Hacking is very popular in that part of the world. Hackers on both sides are launching attacks on various websites and agencies. The hacker that broke into Target’s database and stole 40 million credit card numbers is allegedly from Ukraine. Russian universities offer top-notch computer security degrees as well. Russia Today’s website was also the victim of hackers, who broke into the site and effectively changed the word “Russia” to “nazi” in headlines and articles. One headline read “Putin: Nazi citizens, troops threatened in Ukraine, need armed forces protection” after the hack.

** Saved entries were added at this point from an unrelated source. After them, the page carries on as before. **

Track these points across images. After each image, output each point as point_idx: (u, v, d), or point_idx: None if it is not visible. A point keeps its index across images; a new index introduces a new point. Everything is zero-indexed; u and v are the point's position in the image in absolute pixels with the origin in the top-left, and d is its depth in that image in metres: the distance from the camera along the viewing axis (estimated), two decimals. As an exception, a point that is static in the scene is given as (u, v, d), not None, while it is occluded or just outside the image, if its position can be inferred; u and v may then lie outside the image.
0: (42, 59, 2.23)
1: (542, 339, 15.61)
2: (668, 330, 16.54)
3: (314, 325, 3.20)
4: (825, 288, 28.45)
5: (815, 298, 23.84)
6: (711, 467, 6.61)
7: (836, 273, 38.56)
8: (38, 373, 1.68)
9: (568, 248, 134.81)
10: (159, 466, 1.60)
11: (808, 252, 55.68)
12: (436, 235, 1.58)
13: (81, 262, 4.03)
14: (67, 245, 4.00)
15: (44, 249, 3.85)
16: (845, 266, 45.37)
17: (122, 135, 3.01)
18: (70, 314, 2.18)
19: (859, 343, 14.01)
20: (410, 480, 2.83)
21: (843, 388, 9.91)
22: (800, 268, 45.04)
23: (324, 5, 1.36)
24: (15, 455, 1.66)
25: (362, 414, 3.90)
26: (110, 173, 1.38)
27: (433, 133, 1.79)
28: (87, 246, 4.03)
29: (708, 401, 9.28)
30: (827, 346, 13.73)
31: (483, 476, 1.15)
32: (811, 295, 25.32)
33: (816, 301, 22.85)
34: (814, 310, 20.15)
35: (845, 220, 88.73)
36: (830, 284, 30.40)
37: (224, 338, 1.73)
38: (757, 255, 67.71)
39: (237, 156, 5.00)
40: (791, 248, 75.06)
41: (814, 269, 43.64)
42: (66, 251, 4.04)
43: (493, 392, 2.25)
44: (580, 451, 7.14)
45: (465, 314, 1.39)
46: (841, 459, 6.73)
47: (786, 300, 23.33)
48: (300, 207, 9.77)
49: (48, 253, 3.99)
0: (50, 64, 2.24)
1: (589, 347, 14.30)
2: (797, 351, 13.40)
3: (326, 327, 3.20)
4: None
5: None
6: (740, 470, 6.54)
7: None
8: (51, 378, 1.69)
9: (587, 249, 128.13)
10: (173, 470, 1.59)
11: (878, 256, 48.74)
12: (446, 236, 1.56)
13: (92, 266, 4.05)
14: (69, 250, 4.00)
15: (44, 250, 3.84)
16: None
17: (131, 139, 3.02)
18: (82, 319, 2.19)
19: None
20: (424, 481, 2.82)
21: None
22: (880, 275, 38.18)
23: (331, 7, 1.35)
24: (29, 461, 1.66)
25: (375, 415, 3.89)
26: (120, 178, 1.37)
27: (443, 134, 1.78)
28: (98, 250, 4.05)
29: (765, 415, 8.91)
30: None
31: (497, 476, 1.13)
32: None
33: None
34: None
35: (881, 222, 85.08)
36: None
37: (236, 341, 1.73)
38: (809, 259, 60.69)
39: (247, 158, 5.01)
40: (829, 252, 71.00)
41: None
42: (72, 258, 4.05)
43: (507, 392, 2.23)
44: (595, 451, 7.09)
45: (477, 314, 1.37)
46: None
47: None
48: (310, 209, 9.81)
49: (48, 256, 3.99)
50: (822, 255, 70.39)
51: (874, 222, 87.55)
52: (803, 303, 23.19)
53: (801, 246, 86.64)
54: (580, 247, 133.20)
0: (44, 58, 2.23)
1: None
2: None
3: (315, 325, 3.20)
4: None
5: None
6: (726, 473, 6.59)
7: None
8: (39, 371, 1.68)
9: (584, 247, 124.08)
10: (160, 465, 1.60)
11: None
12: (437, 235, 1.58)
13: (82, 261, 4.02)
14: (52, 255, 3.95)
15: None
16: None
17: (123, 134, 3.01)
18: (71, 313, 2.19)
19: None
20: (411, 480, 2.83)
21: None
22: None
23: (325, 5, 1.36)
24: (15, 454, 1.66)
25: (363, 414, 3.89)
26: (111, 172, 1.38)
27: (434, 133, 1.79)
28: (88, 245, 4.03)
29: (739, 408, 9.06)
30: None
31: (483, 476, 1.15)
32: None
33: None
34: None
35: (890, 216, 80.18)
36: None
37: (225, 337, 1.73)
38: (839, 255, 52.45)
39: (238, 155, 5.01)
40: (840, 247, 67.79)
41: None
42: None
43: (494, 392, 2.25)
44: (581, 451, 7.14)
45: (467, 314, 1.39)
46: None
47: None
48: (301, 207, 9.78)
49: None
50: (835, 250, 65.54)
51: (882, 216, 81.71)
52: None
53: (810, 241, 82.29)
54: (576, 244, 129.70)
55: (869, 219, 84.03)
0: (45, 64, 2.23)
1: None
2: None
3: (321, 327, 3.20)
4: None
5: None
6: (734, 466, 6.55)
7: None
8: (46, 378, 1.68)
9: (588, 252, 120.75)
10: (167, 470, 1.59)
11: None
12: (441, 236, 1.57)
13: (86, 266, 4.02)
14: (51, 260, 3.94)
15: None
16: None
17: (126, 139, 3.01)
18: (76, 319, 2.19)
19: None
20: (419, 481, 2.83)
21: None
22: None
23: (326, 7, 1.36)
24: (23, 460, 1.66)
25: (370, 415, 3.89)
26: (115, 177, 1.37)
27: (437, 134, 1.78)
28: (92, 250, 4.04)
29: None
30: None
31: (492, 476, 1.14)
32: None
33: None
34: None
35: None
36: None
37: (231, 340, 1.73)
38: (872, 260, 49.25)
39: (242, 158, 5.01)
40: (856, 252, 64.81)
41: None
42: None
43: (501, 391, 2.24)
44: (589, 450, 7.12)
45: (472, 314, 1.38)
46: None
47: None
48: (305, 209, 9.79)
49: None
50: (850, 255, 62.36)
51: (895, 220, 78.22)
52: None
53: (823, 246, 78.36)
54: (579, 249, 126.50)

The group “Anonymous Ukraine” has even gotten into the mix by hacking over 100 mb of emails from the Ukrainian Democratic Alliance for Reform (UDAR) led by former boxer Vitalia Klitschko. One email by Kitschko that was leaked thanked the Lithuanian president for funding Ukraine’s protests. The email hack was part of a campaign called OpIndependence that has a goal to keep Ukraine independent from NATO and the EU.